The different genetic distinctions that affect heme production give rise to different clinical presentations of porphyria. This includes one form that may be responsible for vampire folklore.

Is this blood disorder a clinical cause for nocturnal blood drinking?

Erythropoietic protoporphyria (EPP) is the most known kind of porphyria to occur in childhood. EPP causes people’s skin to become very sensitive to light. Extended exposure to sunshine can cause painful, damaging blisters.

“People with EPP are chronically anemic, which makes them feel very tired and look very pale with increased photosensitivity because they can’t come out in the daylight,” says Barry Paw MD, PhD, of the Dana-Farber/Boston Children’s Cancer and Blood Disorders Center. “Even on a cloudy day, there’s enough ultraviolet light to cause blistering and disfigurement of the exposed body parts, ears and nose.”

Staying indoors during the day and receiving blood transfusions comprising sufficient heme levels help lessen some of the disorder’s symptoms. In ancient times, drinking animal blood and developing only at night may have achieved a similar effect. This is why it adds to further fuel to the legend of vampires.

Now, Paw and his team of international investigators report in a paper the Proceedings of the National Academy of Sciences. They reported newly discovered genetic mutation that activates EPP. It brightens a novel biological mechanism potentially accountable for stories of vampires” and identifies a potential therapeutic target for treating EPP.

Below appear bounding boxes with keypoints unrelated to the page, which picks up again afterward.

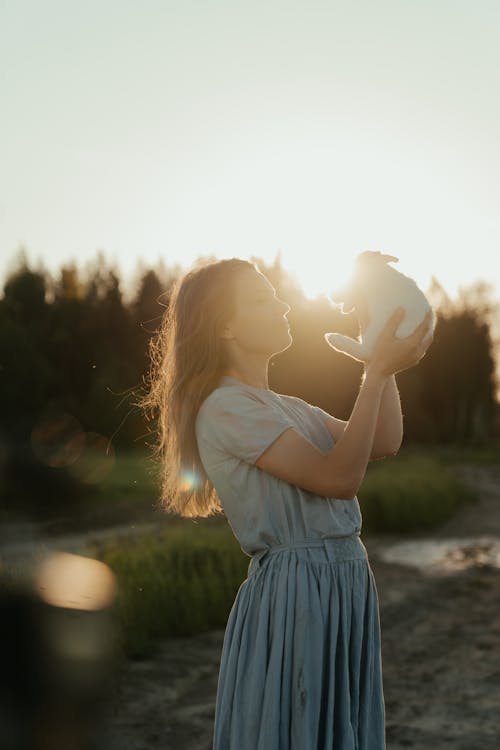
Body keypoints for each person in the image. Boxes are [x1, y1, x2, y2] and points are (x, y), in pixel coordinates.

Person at [142, 257, 433, 749]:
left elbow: (383, 438)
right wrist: (378, 367)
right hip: (298, 594)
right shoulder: (225, 407)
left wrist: (375, 350)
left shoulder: (286, 406)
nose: (280, 304)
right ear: (226, 326)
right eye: (261, 299)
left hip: (340, 585)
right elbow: (339, 478)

The nature of EPP’s “supernatural” blood disorder symptoms

To produce heme, the body goes through a process called porphyrin synthesis, which happens in the liver and bone marrow. Any genetic flaws that impact this process can disturb the body’s ability to produce heme. The lessened heme production leads to a buildup of protoporphyrin components. In the case of EPP, type of protoporphyrin called protoporphrin IX gathers in the red blood cells, plasma and sometimes the liver.

When protoporphin IX is visible to light, it produces chemicals that harm surrounding cells. As a result, people with EPP experience swelling, burning and redness of the skin after contact to sunlight. Even trace amounts of sunlight that pass through window glass.

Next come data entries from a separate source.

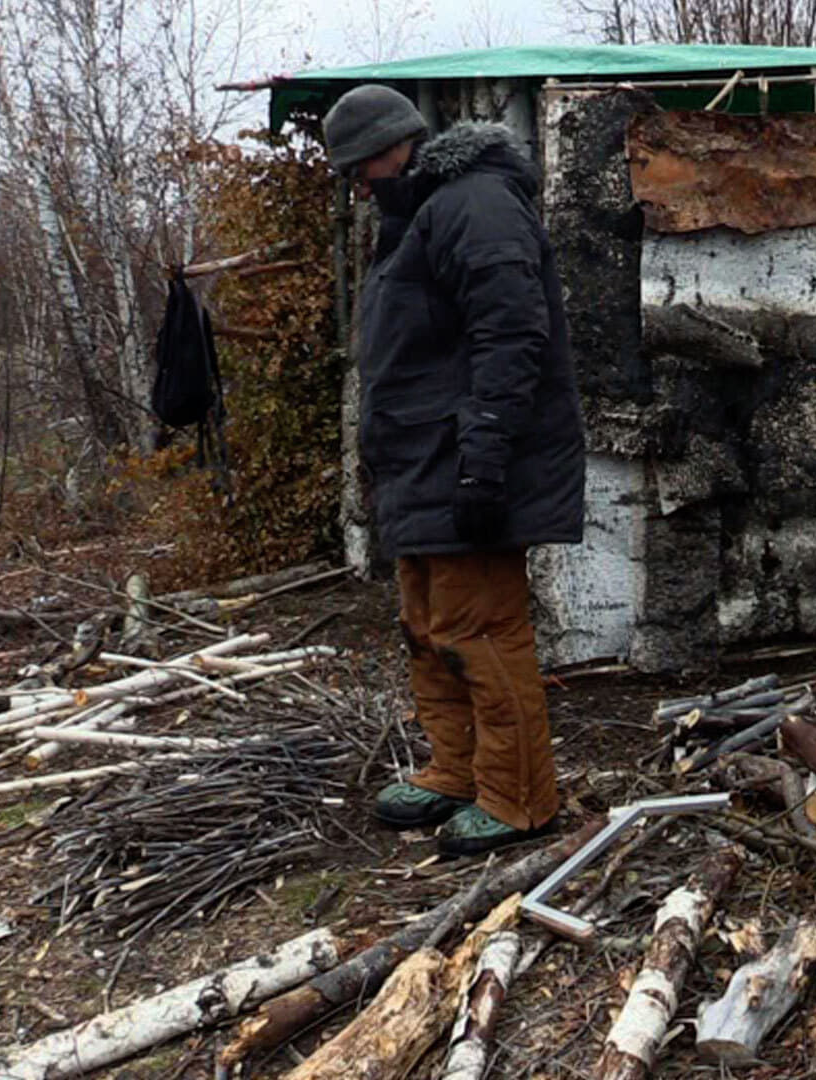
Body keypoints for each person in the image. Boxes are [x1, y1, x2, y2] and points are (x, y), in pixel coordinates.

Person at [323, 84, 584, 856]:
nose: (357, 189)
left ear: (391, 149)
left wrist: (484, 463)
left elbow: (514, 336)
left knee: (481, 631)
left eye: (358, 171)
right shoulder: (415, 216)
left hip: (468, 462)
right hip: (420, 466)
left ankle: (519, 797)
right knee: (427, 629)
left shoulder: (475, 203)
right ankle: (459, 770)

Some genetic pathways leading to build-up of protoporphyrin IX have already been defined, but many cases of EPP remain unsolved. The researchers performed deep gene sequencing on members of a family from Northern France with EPP of a genetic signature. Paw’s team learned a novel mutation of the gene CLPX, which plays a part in mitochondrial protein folding.

“This newly-discovered mutation really highlights the complex genetic network that underpins heme metabolism,” says Paw, who was co-senior author on the study. “Loss-of-function mutations in any number of genes that are part of this network can result in devastating, disfiguring disorders.”

Myth vs. reality of the blood disorder

Paw suggests that recognizing the several gene mutations that contribute to porphyria could pave the way for future therapies. Those gene mutations could correct the damaged genes responsible for these related blood disorder.

“Although vampires aren’t real, there is a real need for advanced therapies to improve the lives of people with porphyrias,” says Paw.